On the other hand, dense prompts rely on more detailed guidance for segmentation, such as masks. Masks are pixel-level annotations indicating which parts of the image belong to the foreground and which ones belong to the background. The authors use convolutions to embed the dense prompts (e.g., masks) and they add them element-wise to the image embedding (e.g., a high-level representation of the image learned by the model). This allows the model to better understand the relationship between the dense prompts and the image, which in turn improves segmentation accuracy.
Mask Decoder
The mask decoder takes the image and the prompt embeddings along with an output token as input and efficiently maps them to a mask. The decoder block is based on a modified Transformer architecture, which is a type of neural network used in natural language processing tasks. The decoder block has both prompt self-attention and cross-attention in both directions.
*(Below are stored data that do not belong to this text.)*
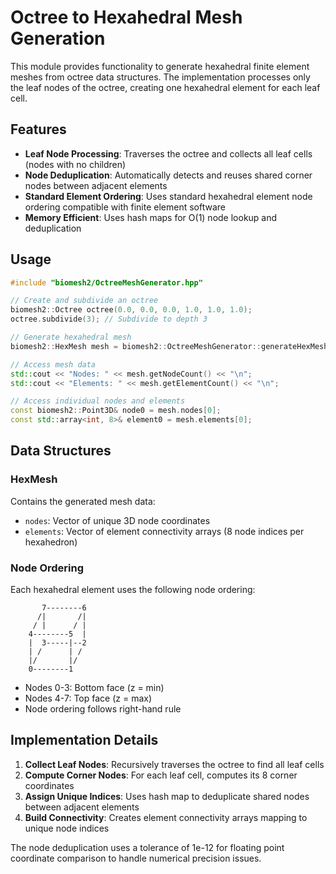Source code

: # Octree to Hexahedral Mesh Generation

This module provides functionality to generate hexahedral finite element meshes from octree data structures. The implementation processes only the leaf nodes of the octree, creating one hexahedral element for each leaf cell.

## Features

- **Leaf Node Processing**: Traverses the octree and collects all leaf cells (nodes with no children)
- **Node Deduplication**: Automatically detects and reuses shared corner nodes between adjacent elements
- **Standard Element Ordering**: Uses standard hexahedral element node ordering compatible with finite element software
- **Memory Efficient**: Uses hash maps for O(1) node lookup and deduplication

## Usage

```cpp
#include "biomesh2/OctreeMeshGenerator.hpp"

// Create and subdivide an octree
biomesh2::Octree octree(0.0, 0.0, 0.0, 1.0, 1.0, 1.0);
octree.subdivide(3); // Subdivide to depth 3

// Generate hexahedral mesh
biomesh2::HexMesh mesh = biomesh2::OctreeMeshGenerator::generateHexMesh(octree);

// Access mesh data
std::cout << "Nodes: " << mesh.getNodeCount() << "\n";
std::cout << "Elements: " << mesh.getElementCount() << "\n";

// Access individual nodes and elements
const biomesh2::Point3D& node0 = mesh.nodes[0];
const std::array<int, 8>& element0 = mesh.elements[0];
```

## Data Structures

### HexMesh
Contains the generated mesh data:
- `nodes`: Vector of unique 3D node coordinates
- `elements`: Vector of element connectivity arrays (8 node indices per hexahedron)

### Node Ordering
Each hexahedral element uses the following node ordering:
```
       7--------6
      /|       /|
     / |      / |
    4--------5  |
    |  3-----|--2
    | /      | /
    |/       |/
    0--------1
```

- Nodes 0-3: Bottom face (z = min)
- Nodes 4-7: Top face (z = max)
- Node ordering follows right-hand rule

## Implementation Details

1. **Collect Leaf Nodes**: Recursively traverses the octree to find all leaf cells
2. **Compute Corner Nodes**: For each leaf cell, computes its 8 corner coordinates
3. **Assign Unique Indices**: Uses hash map to deduplicate shared nodes between adjacent elements
4. **Build Connectivity**: Creates element connectivity arrays mapping to unique node indices

The node deduplication uses a tolerance of 1e-12 for floating point coordinate comparison to handle numerical precision issues.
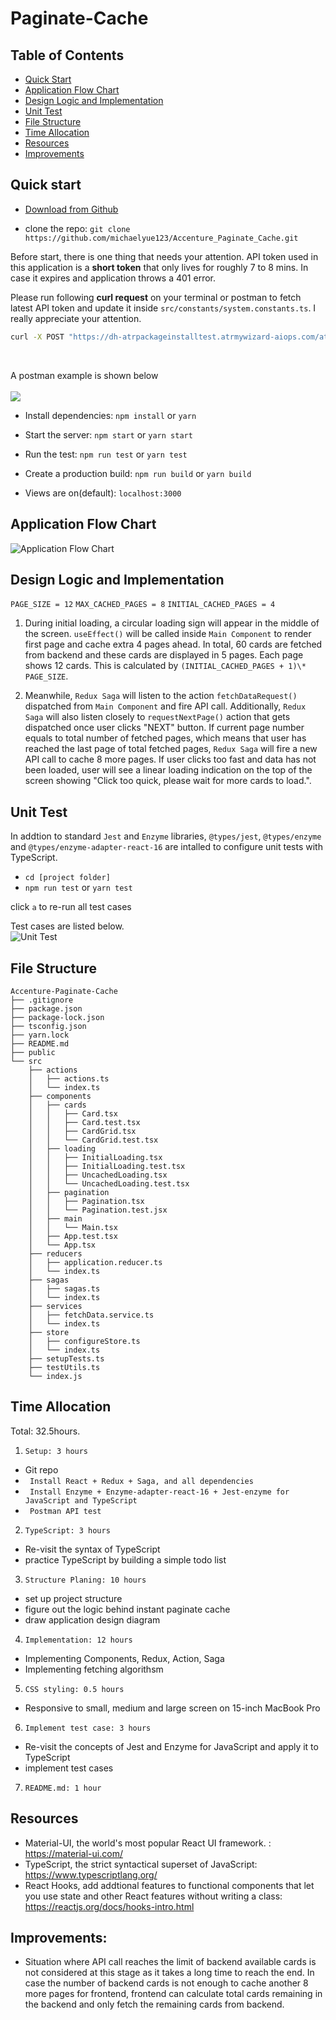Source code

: # Paginate-Cache

## Table of Contents

- [Quick Start](#quick-start)
- [Application Flow Chart](#application-flow-chart)
- [Design Logic and Implementation](#design-logic-and-implementation)
- [Unit Test](#unit-test)
- [File Structure](#file-structure)
- [Time Allocation](#time-allocation)
- [Resources](#resources)
- [Improvements](#improvements)

## Quick start

- [Download from Github](https://github.com/michaelyue123/Accenture_Paginate_Cache/archive/main.zip) 

- clone the repo: `git clone https://github.com/michaelyue123/Accenture_Paginate_Cache.git`

Before start, there is one thing that needs your attention. API token used in this application is a **short token** that only lives for roughly 7 to 8 mins. In case it expires and application throws a 401 error. 

Please run following **curl request** on your terminal or postman to fetch latest API token and update it inside `src/constants/system.constants.ts`. I really appreciate your attention. 

```bash
curl -X POST "https://dh-atrpackageinstalltest.atrmywizard-aiops.com/atr-gateway/identity-management/api/v1/auth/short-token?useDeflate=true" -H "accept: */*" -H "Content-Type: application/json" -d "{\"username\":\"candidate_test1\",\"password\":\"candidate_test1\",\"snowEnabled\":true}"
```
<br>

A postman example is shown below <br><br>
![](https://github.com/michaelyue123/Accenture_Paginate_Cache/blob/main/images/postman_example.png)


- Install dependencies:
  `npm install` or `yarn`

- Start the server:
  `npm start` or `yarn start`

- Run the test:
  `npm run test` or `yarn test`

- Create a production build:
  `npm run build` or `yarn build`

- Views are on(default):
  `localhost:3000`

## Application Flow Chart

![Application Flow Chart](https://github.com/michaelyue123/Accenture_Paginate_Cache/blob/main/images/project_design.png)

## Design Logic and Implementation

`PAGE_SIZE = 12`
`MAX_CACHED_PAGES = 8`
`INITIAL_CACHED_PAGES = 4`

1.  During initial loading, a circular loading sign will appear in the middle of the screen. `useEffect()` will be called inside `Main Component` to render first page and cache extra 4 pages ahead. In total, 60 cards are fetched from backend and these cards are displayed in 5 pages. Each page shows 12 cards. This is calculated by `(INITIAL_CACHED_PAGES + 1)\* PAGE_SIZE`.

2.  Meanwhile, `Redux Saga` will listen to the action `fetchDataRequest()` dispatched from `Main Component` and fire API call. Additionally, `Redux Saga` will also listen closely to `requestNextPage()` action that gets dispatched once user clicks "NEXT" button. If current page number equals to total number of fetched pages, which means that user has reached the last page of total fetched pages, `Redux Saga` will fire a new API call to cache 8 more pages. If user clicks too fast and data has not been loaded, user will see a linear loading indication on the top of the screen showing "Click too quick, please wait for more cards to load.".

## Unit Test

In addtion to standard `Jest` and `Enzyme` libraries, `@types/jest`, `@types/enzyme` and `@types/enzyme-adapter-react-16` are intalled to configure unit tests with TypeScript.

- `cd [project folder]`
- `npm run test` or `yarn test`

click `a` to re-run all test cases

Test cases are listed below. <br>
![Unit Test](https://github.com/michaelyue123/Accenture_Paginate_Cache/blob/main/images/test_cases.png)


## File Structure

```
Accenture-Paginate-Cache
├── .gitignore
├── package.json
├── package-lock.json
├── tsconfig.json
├── yarn.lock
├── README.md
├── public
└── src
	├── actions
	│	├── actions.ts
	│	└── index.ts
	├── components
	│	├── cards
	│	│	├── Card.tsx
	│	│	├── Card.test.tsx
	│	│	├── CardGrid.tsx
	│	│	└── CardGrid.test.tsx
	│	├── loading
	│	│	├── InitialLoading.tsx
	│	│	├── InitialLoading.test.tsx
	│	│	├── UncachedLoading.tsx
	│	│	└── UncachedLoading.test.tsx
	│	├── pagination
	│	│	├── Pagination.tsx
	│	│	└── Pagination.test.jsx
	│	├── main
	│	│	└── Main.tsx
	│	├── App.test.tsx
	│	└── App.tsx
	├── reducers
	│	├── application.reducer.ts
	│	└── index.ts
	├── sagas
	│	├── sagas.ts
	│	└── index.ts
	├── services
	│	├── fetchData.service.ts
	│	└── index.ts
	├── store
	│	├── configureStore.ts
	│	└── index.ts
	├── setupTests.ts
	├── testUtils.ts
	└── index.js
```

## Time Allocation

Total: 32.5hours.

1. `Setup: 3 hours`

- Git repo
- ` Install React + Redux + Saga, and all dependencies`
- ` Install Enzyme + Enzyme-adapter-react-16 + Jest-enzyme for JavaScript and TypeScript`
- ` Postman API test`

2. `TypeScript: 3 hours`

- Re-visit the syntax of TypeScript
- practice TypeScript by building a simple todo list

3. `Structure Planing: 10 hours`

- set up project structure
- figure out the logic behind instant paginate cache
- draw application design diagram

4. `Implementation: 12 hours`

- Implementing Components, Redux, Action, Saga
- Implementing fetching algorithsm

5. `CSS styling: 0.5 hours`

- Responsive to small, medium and large screen on 15-inch MacBook Pro

6. `Implement test case: 3 hours`
- Re-visit the concepts of Jest and Enzyme for JavaScript and apply it to TypeScript
- implement test cases

7. `README.md: 1 hour`


## Resources

- Material-UI, the world's most popular React UI framework. : <https://material-ui.com/>
- TypeScript, the strict syntactical superset of JavaScript: <https://www.typescriptlang.org/>
- React Hooks, add addtional features to functional components that let you use state and other React 	  	features without writing a class: <https://reactjs.org/docs/hooks-intro.html>

## Improvements:

- Situation where API call reaches the limit of backend available cards is not considered at this stage as it takes a long time to reach the end. In case the number of backend cards is not enough to cache another 8 more pages for frontend, frontend can calculate total cards remaining in the backend and only fetch the remaining cards from backend.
This allows it to update all the embeddings.
After two blocks, the image embedding is upsampled, and a multilayer perceptron (MLP) maps the output token to a dynamic linear classifier. This classifier calculates the mask foreground probability at each image location. The model is designed to predict multiple output masks for a single ambiguous prompt, with three masks found to be sufficient for most cases. During training, the model uses the minimum loss over the masks, and a confidence score is predicted for each mask.
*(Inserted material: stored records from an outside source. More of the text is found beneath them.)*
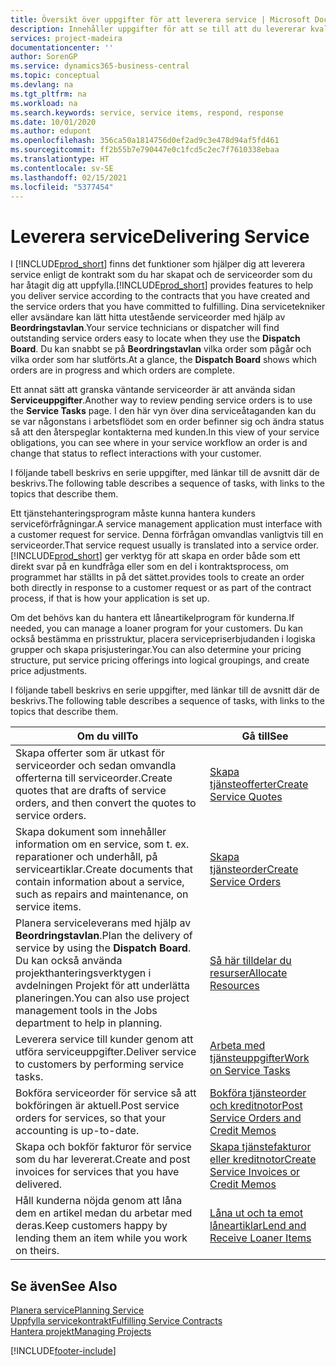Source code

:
 ```yaml
---
title: Översikt över uppgifter för att leverera service | Microsoft Docs
description: Innehåller uppgifter för att se till att du levererar kvalitetsservice och lever upp till avtal med kunder.
services: project-madeira
documentationcenter: ''
author: SorenGP
ms.service: dynamics365-business-central
ms.topic: conceptual
ms.devlang: na
ms.tgt_pltfrm: na
ms.workload: na
ms.search.keywords: service, service items, respond, response
ms.date: 10/01/2020
ms.author: edupont
ms.openlocfilehash: 356ca50a1814756d0ef2ad9c3e478d94af5fd461
ms.sourcegitcommit: ff2b55b7e790447e0c1fcd5c2ec7f7610338ebaa
ms.translationtype: HT
ms.contentlocale: sv-SE
ms.lasthandoff: 02/15/2021
ms.locfileid: "5377454"
---
```

# <a name="delivering-service"></a><span data-ttu-id="fe803-103">Leverera service</span><span class="sxs-lookup"><span data-stu-id="fe803-103">Delivering Service</span></span>
<span data-ttu-id="fe803-104">I [!INCLUDE[prod_short](includes/prod_short.md)] finns det funktioner som hjälper dig att leverera service enligt de kontrakt som du har skapat och de serviceorder som du har åtagit dig att uppfylla.</span><span class="sxs-lookup"><span data-stu-id="fe803-104">[!INCLUDE[prod_short](includes/prod_short.md)] provides features to help you deliver service according to the contracts that you have created and the service orders that you have committed to fulfilling.</span></span> <span data-ttu-id="fe803-105">Dina servicetekniker eller avsändare kan lätt hitta utestående serviceorder med hjälp av **Beordringstavlan**.</span><span class="sxs-lookup"><span data-stu-id="fe803-105">Your service technicians or dispatcher will find outstanding service orders easy to locate when they use the **Dispatch Board**.</span></span> <span data-ttu-id="fe803-106">Du kan snabbt se på **Beordringstavlan** vilka order som pågår och vilka order som har slutförts.</span><span class="sxs-lookup"><span data-stu-id="fe803-106">At a glance, the **Dispatch Board** shows which orders are in progress and which orders are complete.</span></span>  
  
<span data-ttu-id="fe803-107">Ett annat sätt att granska väntande serviceorder är att använda sidan **Serviceuppgifter**.</span><span class="sxs-lookup"><span data-stu-id="fe803-107">Another way to review pending service orders is to use the **Service Tasks** page.</span></span> <span data-ttu-id="fe803-108">I den här vyn över dina serviceåtaganden kan du se var någonstans i arbetsflödet som en order befinner sig och ändra status så att den återspeglar kontakterna med kunden.</span><span class="sxs-lookup"><span data-stu-id="fe803-108">In this view of your service obligations, you can see where in your service workflow an order is and change that status to reflect interactions with your customer.</span></span>  
  
<span data-ttu-id="fe803-109">I följande tabell beskrivs en serie uppgifter, med länkar till de avsnitt där de beskrivs.</span><span class="sxs-lookup"><span data-stu-id="fe803-109">The following table describes a sequence of tasks, with links to the topics that describe them.</span></span>   

<span data-ttu-id="fe803-110">Ett tjänstehanteringsprogram måste kunna hantera kunders serviceförfrågningar.</span><span class="sxs-lookup"><span data-stu-id="fe803-110">A service management application must interface with a customer request for service.</span></span> <span data-ttu-id="fe803-111">Denna förfrågan omvandlas vanligtvis till en serviceorder.</span><span class="sxs-lookup"><span data-stu-id="fe803-111">That service request usually is translated into a service order.</span></span> [!INCLUDE[prod_short](includes/prod_short.md)] <span data-ttu-id="fe803-112">ger verktyg för att skapa en order både som ett direkt svar på en kundfråga eller som en del i kontraktsprocess, om programmet har ställts in på det sättet.</span><span class="sxs-lookup"><span data-stu-id="fe803-112">provides tools to create an order both directly in response to a customer request or as part of the contract process, if that is how your application is set up.</span></span>  
  
<span data-ttu-id="fe803-113">Om det behövs kan du hantera ett låneartikelprogram för kunderna.</span><span class="sxs-lookup"><span data-stu-id="fe803-113">If needed, you can manage a loaner program for your customers.</span></span> <span data-ttu-id="fe803-114">Du kan också bestämma en prisstruktur, placera servicepriserbjudanden i logiska grupper och skapa prisjusteringar.</span><span class="sxs-lookup"><span data-stu-id="fe803-114">You can also determine your pricing structure, put service pricing offerings into logical groupings, and create price adjustments.</span></span>  
  
<span data-ttu-id="fe803-115">I följande tabell beskrivs en serie uppgifter, med länkar till de avsnitt där de beskrivs.</span><span class="sxs-lookup"><span data-stu-id="fe803-115">The following table describes a sequence of tasks, with links to the topics that describe them.</span></span>   
  
|<span data-ttu-id="fe803-116">**Om du vill**</span><span class="sxs-lookup"><span data-stu-id="fe803-116">**To**</span></span>|<span data-ttu-id="fe803-117">**Gå till**</span><span class="sxs-lookup"><span data-stu-id="fe803-117">**See**</span></span>|  
|------------|-------------|  
|<span data-ttu-id="fe803-118">Skapa offerter som är utkast för serviceorder och sedan omvandla offerterna till serviceorder.</span><span class="sxs-lookup"><span data-stu-id="fe803-118">Create quotes that are drafts of service orders, and then convert the quotes to service orders.</span></span>|[<span data-ttu-id="fe803-119">Skapa tjänsteofferter</span><span class="sxs-lookup"><span data-stu-id="fe803-119">Create Service Quotes</span></span>](service-how-to-create-service-quotes.md)|
|<span data-ttu-id="fe803-120">Skapa dokument som innehåller information om en service, som t. ex. reparationer och underhåll, på serviceartiklar.</span><span class="sxs-lookup"><span data-stu-id="fe803-120">Create documents that contain information about a service, such as repairs and maintenance, on service items.</span></span>|[<span data-ttu-id="fe803-121">Skapa tjänsteorder</span><span class="sxs-lookup"><span data-stu-id="fe803-121">Create Service Orders</span></span>](service-how-to-create-service-orders.md)|
|<span data-ttu-id="fe803-122">Planera serviceleverans med hjälp av **Beordringstavlan**.</span><span class="sxs-lookup"><span data-stu-id="fe803-122">Plan the delivery of service by using the **Dispatch Board**.</span></span> <span data-ttu-id="fe803-123">Du kan också använda projekthanteringsverktygen i avdelningen Projekt för att underlätta planeringen.</span><span class="sxs-lookup"><span data-stu-id="fe803-123">You can also use project management tools in the Jobs department to help in planning.</span></span>|[<span data-ttu-id="fe803-124">Så här tilldelar du resurser</span><span class="sxs-lookup"><span data-stu-id="fe803-124">Allocate Resources</span></span>](service-how-to-allocate-resources.md)|  
|<span data-ttu-id="fe803-125">Leverera service till kunder genom att utföra serviceuppgifter.</span><span class="sxs-lookup"><span data-stu-id="fe803-125">Deliver service to customers by performing service tasks.</span></span>|[<span data-ttu-id="fe803-126">Arbeta med tjänsteuppgifter</span><span class="sxs-lookup"><span data-stu-id="fe803-126">Work on Service Tasks</span></span>](service-how-to-work-on-service-tasks.md)|  
|<span data-ttu-id="fe803-127">Bokföra serviceorder för service så att bokföringen är aktuell.</span><span class="sxs-lookup"><span data-stu-id="fe803-127">Post service orders for services, so that your accounting is up-to-date.</span></span>|[<span data-ttu-id="fe803-128">Bokföra tjänsteorder och kreditnotor</span><span class="sxs-lookup"><span data-stu-id="fe803-128">Post Service Orders and Credit Memos</span></span>](service-how-to-post-service-orders.md)|  
|<span data-ttu-id="fe803-129">Skapa och bokför fakturor för service som du har levererat.</span><span class="sxs-lookup"><span data-stu-id="fe803-129">Create and post invoices for services that you have delivered.</span></span>|[<span data-ttu-id="fe803-130">Skapa tjänstefakturor eller kreditnotor</span><span class="sxs-lookup"><span data-stu-id="fe803-130">Create Service Invoices or Credit Memos</span></span>](service-how-create-invoices.md)|  
|<span data-ttu-id="fe803-131">Håll kunderna nöjda genom att låna dem en artikel medan du arbetar med deras.</span><span class="sxs-lookup"><span data-stu-id="fe803-131">Keep customers happy by lending them an item while you work on theirs.</span></span>| [<span data-ttu-id="fe803-132">Låna ut och ta emot låneartiklar</span><span class="sxs-lookup"><span data-stu-id="fe803-132">Lend and Receive Loaner Items</span></span>](service-how-to-lend-receive-loaners.md)|
  
## <a name="see-also"></a><span data-ttu-id="fe803-133">Se även</span><span class="sxs-lookup"><span data-stu-id="fe803-133">See Also</span></span>  
[<span data-ttu-id="fe803-134">Planera service</span><span class="sxs-lookup"><span data-stu-id="fe803-134">Planning Service</span></span>](service-plan-service.md)  
[<span data-ttu-id="fe803-135">Uppfylla servicekontrakt</span><span class="sxs-lookup"><span data-stu-id="fe803-135">Fulfilling Service Contracts</span></span>](service-fulfill-service-contracts.md)  
[<span data-ttu-id="fe803-136">Hantera projekt</span><span class="sxs-lookup"><span data-stu-id="fe803-136">Managing Projects</span></span>](projects-manage-projects.md)  


[!INCLUDE[footer-include](includes/footer-banner.md)]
The mask prediction is supervised using a linear combination of focal loss and dice loss, which are loss functions commonly used in computer vision tasks. Finally, the promptable segmentation task is trained using a mixture of geometric prompts and an interactive setup with 11 rounds per mask. This allows for seamless integration into the data engine.
Limitations & Conclusion
While the approach described in the article has shown impressive results for a wide range of image segmentation tasks, there are still some limitations to this approach.
One limitation is that it may not perform well on images with complex textures or patterns.
This is because the model relies on identifying and distinguishing objects based on the patterns and colors in the image, rather than on more detailed texture information.
In addition, the model may not be able to accurately segment objects that are very small or have low contrast with the background.
A classical supervised segmentation approach, on the other hand, can be more effective for certain specific use cases. For example, if the task at hand involves segmenting a specific type of object that is not present in a pre-trained model, it may be more efficient to use classical supervised segmentation with a smaller dataset of annotated images which are specific to the target object. Additionally, if the dataset has a large number of images with complex textures or patterns, a classical supervised segmentation approach may be more effective in identifying and segmenting these objects.
In summary, while SAM is a powerful tool for a wide range of image segmentation tasks, it may not be the best choice for very specific use cases or images with complex textures or patterns. In some cases, a classical supervised segmentation approach may be more effective.